>> start The records
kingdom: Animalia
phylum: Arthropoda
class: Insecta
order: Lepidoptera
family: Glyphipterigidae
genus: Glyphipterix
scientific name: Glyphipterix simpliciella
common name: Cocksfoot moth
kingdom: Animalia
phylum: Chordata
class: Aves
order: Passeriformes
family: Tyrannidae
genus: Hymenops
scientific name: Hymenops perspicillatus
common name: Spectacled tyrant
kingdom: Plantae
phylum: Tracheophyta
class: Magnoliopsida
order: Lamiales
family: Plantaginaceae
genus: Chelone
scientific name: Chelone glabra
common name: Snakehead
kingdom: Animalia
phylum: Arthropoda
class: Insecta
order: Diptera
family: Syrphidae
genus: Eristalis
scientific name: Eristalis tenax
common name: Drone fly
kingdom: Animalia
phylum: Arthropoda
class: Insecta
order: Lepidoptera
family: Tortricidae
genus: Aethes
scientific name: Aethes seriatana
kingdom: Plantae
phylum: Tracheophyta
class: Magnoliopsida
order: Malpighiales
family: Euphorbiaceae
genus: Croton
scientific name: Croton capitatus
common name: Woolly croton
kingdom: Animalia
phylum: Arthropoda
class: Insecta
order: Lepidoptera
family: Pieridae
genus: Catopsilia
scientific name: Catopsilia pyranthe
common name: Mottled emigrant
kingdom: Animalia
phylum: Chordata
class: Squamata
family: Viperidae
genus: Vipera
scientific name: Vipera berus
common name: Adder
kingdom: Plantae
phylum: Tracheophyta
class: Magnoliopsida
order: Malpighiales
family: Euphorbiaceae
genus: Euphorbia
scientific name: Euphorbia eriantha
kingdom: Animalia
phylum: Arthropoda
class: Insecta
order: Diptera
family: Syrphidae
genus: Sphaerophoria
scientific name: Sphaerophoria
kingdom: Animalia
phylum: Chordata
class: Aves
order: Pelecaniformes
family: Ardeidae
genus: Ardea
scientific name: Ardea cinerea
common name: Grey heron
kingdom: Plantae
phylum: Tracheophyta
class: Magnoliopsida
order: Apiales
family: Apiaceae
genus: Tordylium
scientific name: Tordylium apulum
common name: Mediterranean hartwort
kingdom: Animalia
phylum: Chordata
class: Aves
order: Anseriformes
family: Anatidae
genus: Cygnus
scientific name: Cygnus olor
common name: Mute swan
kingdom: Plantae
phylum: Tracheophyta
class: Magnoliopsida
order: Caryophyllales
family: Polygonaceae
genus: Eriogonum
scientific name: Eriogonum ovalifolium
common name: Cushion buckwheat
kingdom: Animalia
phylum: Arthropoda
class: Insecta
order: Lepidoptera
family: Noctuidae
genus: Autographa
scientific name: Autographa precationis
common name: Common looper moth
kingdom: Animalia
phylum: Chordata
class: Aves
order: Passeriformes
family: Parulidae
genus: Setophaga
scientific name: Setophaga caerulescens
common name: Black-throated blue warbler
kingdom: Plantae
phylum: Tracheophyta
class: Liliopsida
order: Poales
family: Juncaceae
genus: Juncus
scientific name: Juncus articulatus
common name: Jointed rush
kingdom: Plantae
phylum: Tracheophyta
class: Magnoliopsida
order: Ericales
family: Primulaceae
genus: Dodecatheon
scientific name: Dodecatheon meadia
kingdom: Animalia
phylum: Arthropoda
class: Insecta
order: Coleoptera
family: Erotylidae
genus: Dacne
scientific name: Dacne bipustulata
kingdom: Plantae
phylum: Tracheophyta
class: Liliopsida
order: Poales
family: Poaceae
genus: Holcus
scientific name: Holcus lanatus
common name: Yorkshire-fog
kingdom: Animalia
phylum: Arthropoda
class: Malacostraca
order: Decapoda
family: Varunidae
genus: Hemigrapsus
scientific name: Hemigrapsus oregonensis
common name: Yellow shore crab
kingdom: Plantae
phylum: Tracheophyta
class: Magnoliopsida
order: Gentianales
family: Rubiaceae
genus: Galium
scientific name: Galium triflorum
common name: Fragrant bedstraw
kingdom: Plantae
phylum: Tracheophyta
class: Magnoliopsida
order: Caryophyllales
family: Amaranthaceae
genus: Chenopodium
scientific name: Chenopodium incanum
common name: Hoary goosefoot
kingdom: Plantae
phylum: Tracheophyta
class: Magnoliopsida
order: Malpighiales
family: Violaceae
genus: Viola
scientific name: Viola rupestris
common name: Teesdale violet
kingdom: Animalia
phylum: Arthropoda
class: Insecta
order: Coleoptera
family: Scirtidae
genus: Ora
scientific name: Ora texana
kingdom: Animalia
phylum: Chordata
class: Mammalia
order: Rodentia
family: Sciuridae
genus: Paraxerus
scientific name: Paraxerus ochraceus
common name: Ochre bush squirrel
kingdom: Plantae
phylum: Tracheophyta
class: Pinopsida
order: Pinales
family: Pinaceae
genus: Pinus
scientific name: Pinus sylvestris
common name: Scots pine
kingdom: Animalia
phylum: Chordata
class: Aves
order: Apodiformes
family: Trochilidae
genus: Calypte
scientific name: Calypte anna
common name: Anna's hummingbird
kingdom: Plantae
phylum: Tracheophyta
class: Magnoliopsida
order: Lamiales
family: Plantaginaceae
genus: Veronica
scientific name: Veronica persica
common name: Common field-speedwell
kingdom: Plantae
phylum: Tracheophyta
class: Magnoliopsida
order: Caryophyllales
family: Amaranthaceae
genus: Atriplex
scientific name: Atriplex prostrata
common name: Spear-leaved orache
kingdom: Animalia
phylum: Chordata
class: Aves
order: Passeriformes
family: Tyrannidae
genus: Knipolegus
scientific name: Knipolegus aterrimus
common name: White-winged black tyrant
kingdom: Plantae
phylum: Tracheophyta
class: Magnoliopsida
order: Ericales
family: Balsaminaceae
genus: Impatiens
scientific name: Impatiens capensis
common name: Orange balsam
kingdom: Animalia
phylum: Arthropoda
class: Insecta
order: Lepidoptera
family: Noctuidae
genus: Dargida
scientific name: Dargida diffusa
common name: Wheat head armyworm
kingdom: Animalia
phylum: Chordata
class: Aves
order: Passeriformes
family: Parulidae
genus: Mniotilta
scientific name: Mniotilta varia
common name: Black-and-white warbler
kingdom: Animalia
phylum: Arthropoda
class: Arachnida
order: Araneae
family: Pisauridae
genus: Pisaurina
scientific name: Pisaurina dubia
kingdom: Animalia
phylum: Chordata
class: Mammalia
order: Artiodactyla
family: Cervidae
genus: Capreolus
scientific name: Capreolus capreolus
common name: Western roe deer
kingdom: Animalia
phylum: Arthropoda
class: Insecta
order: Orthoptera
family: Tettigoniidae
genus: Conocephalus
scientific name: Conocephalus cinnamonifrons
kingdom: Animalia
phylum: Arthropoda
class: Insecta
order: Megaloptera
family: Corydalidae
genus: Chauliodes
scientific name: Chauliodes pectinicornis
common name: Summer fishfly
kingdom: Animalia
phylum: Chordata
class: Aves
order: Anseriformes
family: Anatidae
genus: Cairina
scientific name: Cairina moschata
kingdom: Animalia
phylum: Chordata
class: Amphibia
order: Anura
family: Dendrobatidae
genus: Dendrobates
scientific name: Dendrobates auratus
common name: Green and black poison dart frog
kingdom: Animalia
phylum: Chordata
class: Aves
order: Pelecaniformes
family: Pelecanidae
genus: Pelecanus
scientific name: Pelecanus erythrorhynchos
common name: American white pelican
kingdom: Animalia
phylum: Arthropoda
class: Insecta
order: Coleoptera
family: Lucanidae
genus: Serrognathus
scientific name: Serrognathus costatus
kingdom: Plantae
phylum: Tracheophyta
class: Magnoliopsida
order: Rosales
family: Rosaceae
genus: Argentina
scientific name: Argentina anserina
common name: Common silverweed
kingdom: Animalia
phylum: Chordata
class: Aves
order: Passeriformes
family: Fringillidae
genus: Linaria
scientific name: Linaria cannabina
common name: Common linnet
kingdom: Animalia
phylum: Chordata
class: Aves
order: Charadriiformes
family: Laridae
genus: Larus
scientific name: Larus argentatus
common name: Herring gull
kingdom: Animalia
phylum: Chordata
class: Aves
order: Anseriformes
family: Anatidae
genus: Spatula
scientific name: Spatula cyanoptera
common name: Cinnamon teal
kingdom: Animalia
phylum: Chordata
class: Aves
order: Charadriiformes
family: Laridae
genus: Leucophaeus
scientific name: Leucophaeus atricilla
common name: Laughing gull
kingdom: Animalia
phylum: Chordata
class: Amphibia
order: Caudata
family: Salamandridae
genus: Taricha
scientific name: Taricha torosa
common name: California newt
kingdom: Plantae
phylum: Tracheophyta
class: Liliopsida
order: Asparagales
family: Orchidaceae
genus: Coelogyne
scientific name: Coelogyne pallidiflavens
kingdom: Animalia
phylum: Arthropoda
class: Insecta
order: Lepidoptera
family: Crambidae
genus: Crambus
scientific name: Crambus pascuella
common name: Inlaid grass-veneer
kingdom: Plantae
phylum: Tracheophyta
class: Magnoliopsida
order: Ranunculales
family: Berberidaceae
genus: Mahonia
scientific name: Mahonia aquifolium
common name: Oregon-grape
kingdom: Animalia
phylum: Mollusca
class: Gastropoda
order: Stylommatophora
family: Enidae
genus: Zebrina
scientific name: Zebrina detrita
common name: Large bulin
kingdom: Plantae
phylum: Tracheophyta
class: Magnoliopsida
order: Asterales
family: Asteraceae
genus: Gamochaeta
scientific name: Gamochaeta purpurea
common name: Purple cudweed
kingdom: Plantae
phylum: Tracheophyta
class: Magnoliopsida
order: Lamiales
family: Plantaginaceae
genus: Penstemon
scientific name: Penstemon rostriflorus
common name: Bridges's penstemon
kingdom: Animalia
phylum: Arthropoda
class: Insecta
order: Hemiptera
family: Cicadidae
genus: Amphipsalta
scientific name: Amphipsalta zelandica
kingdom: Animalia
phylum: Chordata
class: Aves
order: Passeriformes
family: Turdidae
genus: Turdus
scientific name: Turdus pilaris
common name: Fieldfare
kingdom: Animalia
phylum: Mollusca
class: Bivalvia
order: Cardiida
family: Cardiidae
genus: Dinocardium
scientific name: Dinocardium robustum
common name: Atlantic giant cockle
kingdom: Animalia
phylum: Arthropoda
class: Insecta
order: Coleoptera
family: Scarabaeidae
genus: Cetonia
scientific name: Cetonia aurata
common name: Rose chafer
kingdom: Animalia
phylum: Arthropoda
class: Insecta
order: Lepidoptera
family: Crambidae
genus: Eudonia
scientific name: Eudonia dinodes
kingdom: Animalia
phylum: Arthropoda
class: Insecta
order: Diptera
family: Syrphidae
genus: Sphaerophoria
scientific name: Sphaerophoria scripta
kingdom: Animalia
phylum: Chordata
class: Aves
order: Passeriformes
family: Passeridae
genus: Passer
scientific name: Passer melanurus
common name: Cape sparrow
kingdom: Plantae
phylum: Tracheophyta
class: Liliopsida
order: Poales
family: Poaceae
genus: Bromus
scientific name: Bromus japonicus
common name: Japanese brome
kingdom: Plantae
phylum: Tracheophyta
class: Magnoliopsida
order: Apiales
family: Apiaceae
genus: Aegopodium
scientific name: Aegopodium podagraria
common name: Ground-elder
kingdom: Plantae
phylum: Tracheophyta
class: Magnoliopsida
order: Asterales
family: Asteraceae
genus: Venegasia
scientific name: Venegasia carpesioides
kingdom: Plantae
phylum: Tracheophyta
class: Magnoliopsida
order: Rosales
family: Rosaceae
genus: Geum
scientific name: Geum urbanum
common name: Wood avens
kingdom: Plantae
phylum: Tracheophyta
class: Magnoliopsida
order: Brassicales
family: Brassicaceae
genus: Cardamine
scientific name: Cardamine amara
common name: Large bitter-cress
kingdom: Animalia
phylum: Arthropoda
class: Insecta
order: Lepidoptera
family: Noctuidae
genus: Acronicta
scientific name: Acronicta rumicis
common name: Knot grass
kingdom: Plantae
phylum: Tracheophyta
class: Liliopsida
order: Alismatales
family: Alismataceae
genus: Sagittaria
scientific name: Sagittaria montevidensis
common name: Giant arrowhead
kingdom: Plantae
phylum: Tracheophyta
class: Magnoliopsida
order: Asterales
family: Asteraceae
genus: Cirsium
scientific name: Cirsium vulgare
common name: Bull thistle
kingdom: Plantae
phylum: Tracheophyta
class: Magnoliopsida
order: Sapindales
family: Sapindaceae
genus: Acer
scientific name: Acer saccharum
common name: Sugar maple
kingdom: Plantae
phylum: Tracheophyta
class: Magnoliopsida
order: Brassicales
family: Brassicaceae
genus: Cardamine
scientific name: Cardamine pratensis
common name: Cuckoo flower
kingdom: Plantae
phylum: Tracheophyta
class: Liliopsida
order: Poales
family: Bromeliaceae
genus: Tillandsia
>> end The records
-- Aim --
Print the lines above without any change, from the line that contains "common name: Herring gull" through the line that contains "common name: Laughing gull", including both of those lines.

-- The answer --
common name: Herring gull
kingdom: Animalia
phylum: Chordata
class: Aves
order: Anseriformes
family: Anatidae
genus: Spatula
scientific name: Spatula cyanoptera
common name: Cinnamon teal
kingdom: Animalia
phylum: Chordata
class: Aves
order: Charadriiformes
family: Laridae
genus: Leucophaeus
scientific name: Leucophaeus atricilla
common name: Laughing gull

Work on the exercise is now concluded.